Of course, this will result in LESS money being available to retirees, but who cares, as long as the top folks go from being multi-millionaires to billionaires.
And who will the Republican Base blame? Why, the Democrats, of course, topped by Obama. Everything that goes wrong in the next 20 years will be blamed on Obama.
One thing I don’t really get about this plan is - are there really any insurance companies that are chomping at the bit to pick up the over-65 market? Just being that old is a hell of a pre-existing condition, not to mention that they haven’t had to underwrite over-65s for 50 years now. Medicine has changed just a little bit over that time and they probably don’t even know how to do the underwriting anymore.
I’m just looking at the recent experience of our family, when my grandmother basically collapsed in her last year of life and had multiple serious hospitalizations.

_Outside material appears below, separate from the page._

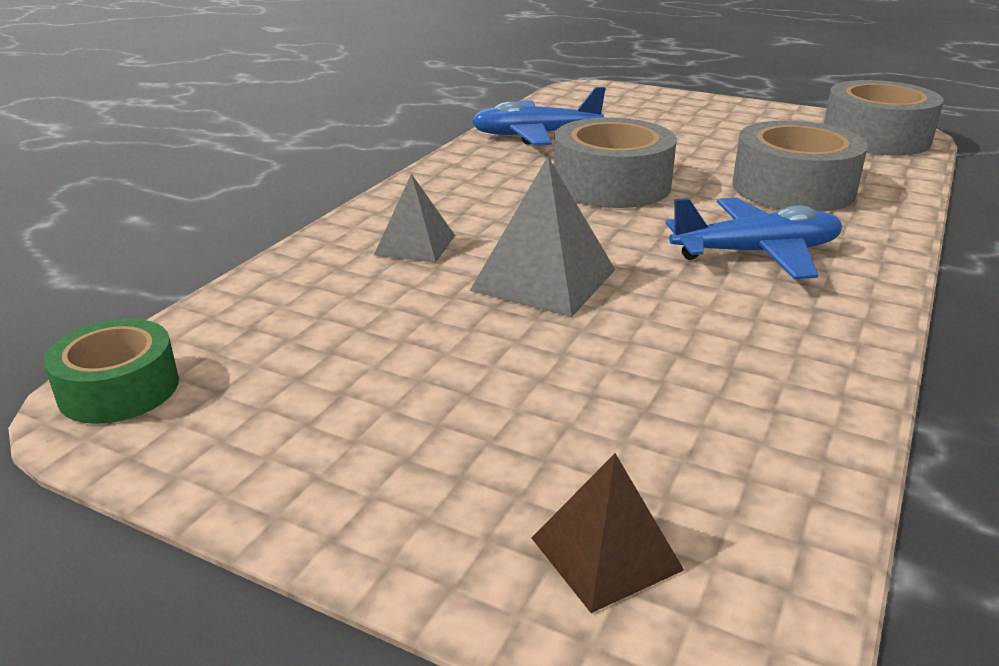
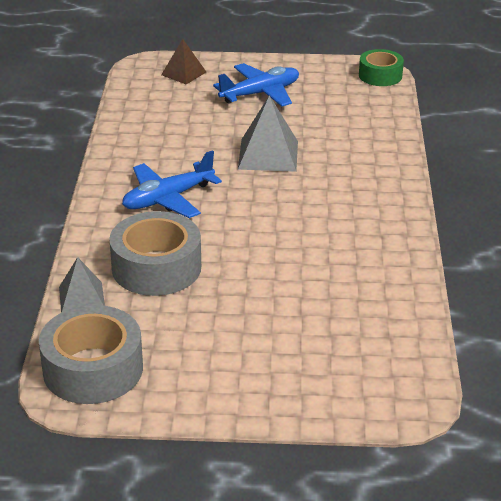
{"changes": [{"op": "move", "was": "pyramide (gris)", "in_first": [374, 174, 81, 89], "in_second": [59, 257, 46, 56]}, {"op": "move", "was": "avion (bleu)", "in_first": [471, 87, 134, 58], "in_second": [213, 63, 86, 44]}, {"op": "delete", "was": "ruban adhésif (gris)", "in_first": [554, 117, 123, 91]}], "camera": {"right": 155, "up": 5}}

If she was charged an actuarially appropriate premium then she would have been looking at $25,000 a month or even more than that at a minimum. Clearly the premium support is not going to be anywhere near that, so presumably she just wouldn’t have been able to get insurance at all and wouldn’t have gotten the treatments she got. So who profits if the services aren’t used?
I don’t think the insurers want anything to do with the elderly. Yet I keep hearing this voucher idea floated about. I suspect they’re talking about doing these vouchers in theory, realizing that it could never be implemented in reality.

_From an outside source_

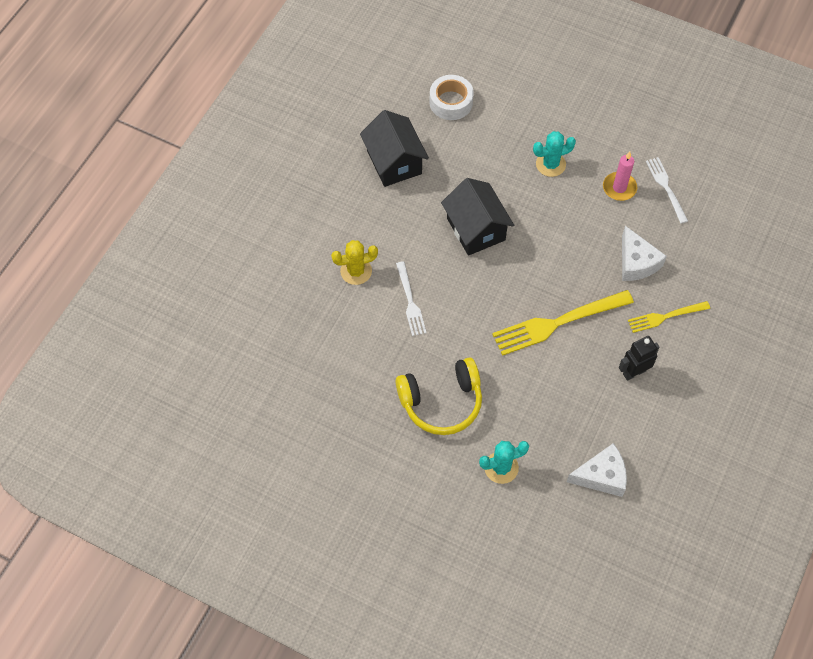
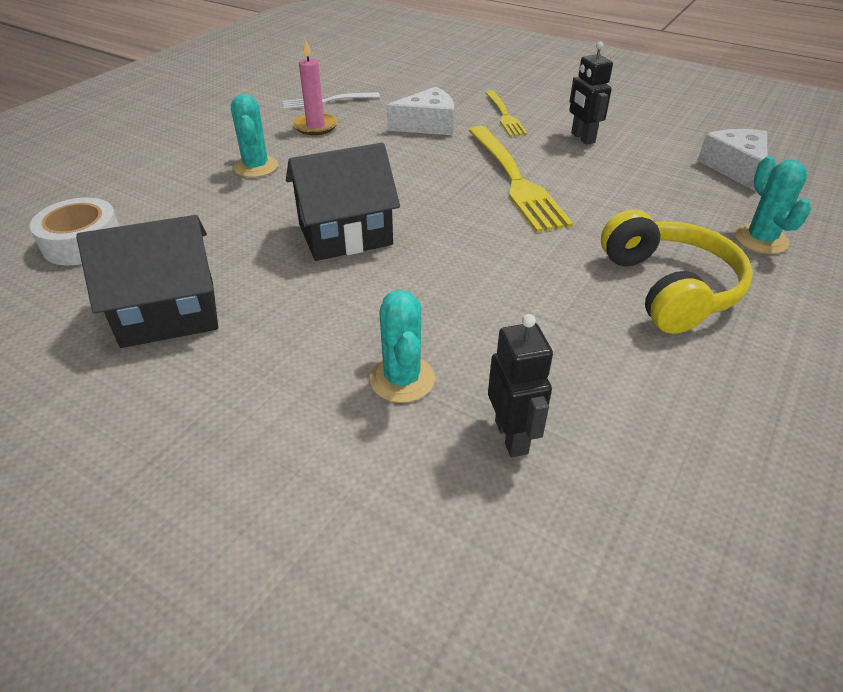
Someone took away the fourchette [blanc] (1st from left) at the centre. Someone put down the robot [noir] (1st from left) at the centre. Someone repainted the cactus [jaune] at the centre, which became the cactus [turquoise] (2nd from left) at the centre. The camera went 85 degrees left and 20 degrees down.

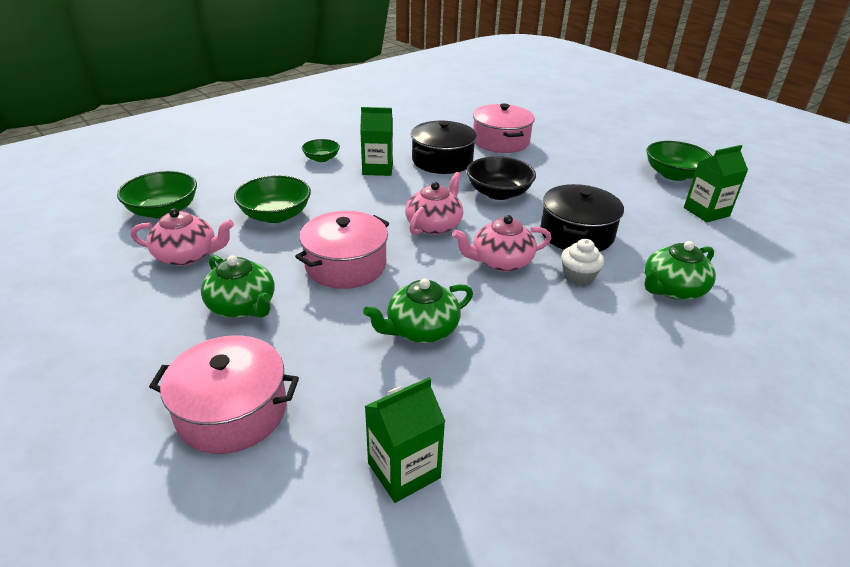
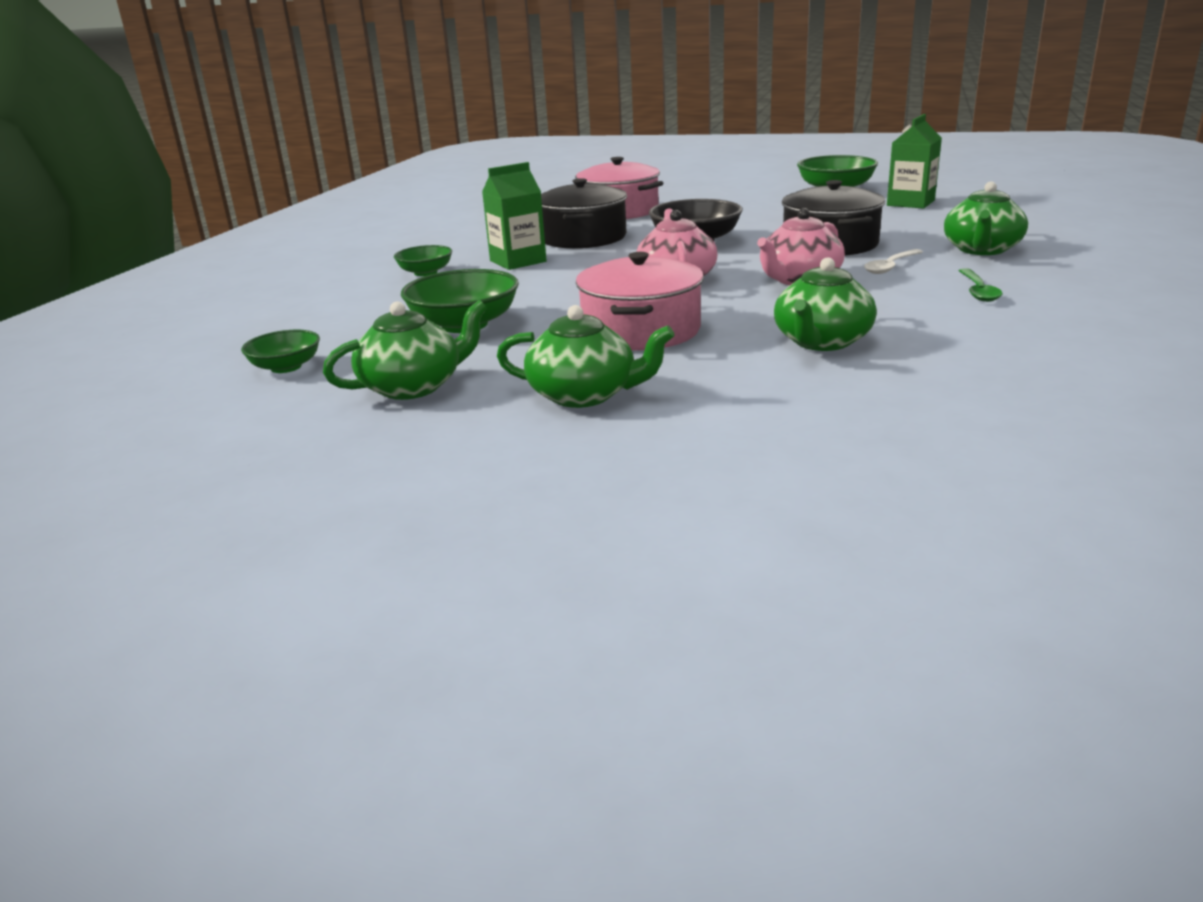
Someone took away the marmite [rose] (1st from left) at the bottom left. Someone took away the brique de lait [vert] (2nd from left) at the bottom centre. Someone put down the cuillère [vert] at the top right. Someone swapped the muffin [blanc] at the middle right for the cuillère [blanc] at the top right. Someone repainted the théière [rose] (1st from left) at the middle left, which became the théière [vert] (1st from left) at the centre. Someone scaled the bol [vert] (1st from left) at the middle left by 0.60. The camera went 30 degrees left and 10 degrees down.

Based on the large number of ads on daytime TV during Medicare open enrollment, there are plenty of insurers who want to provide supplemental insurance to the elderly.
I don’t understand why some people think a single payer system that covers everyone in the US would mean no more insurance companies. I’ve always figured that there would be a basic plan that provides a safety net for everyone, with supplemental coverage available to those who can afford it. I think that most larger employers would provide some supplemental health insurance, in the same way that they provide dental and vision insurance now.
Instead, let’s take away completely the safety net for the poorest (if they’re poor, it’s because God doesn’t like them, so we don’t either), let’s make the old folks pay more for their coverage because, well, they’re old and will die soon anyway. Let’s make it hard and expensive for people to get coverage who are already sick with something pesky like cancer, MS, ALS, diabetes, or maybe a birth defect, because, well, we prefer people who don’t get sick. And we sure don’t like the ones who are born sick. Yuck. Courtesy of your new Sec of HHS Price.
Members of Congress will have First Class Coverage, of course. At reasonable prices.
Well, we may find out.. Then again, it’s unclear how serious this latest effort is, or if it’s kind of pro forma. I’m kind of skeptical it’ll go anywhere that previous attempts have not gone, but here you go.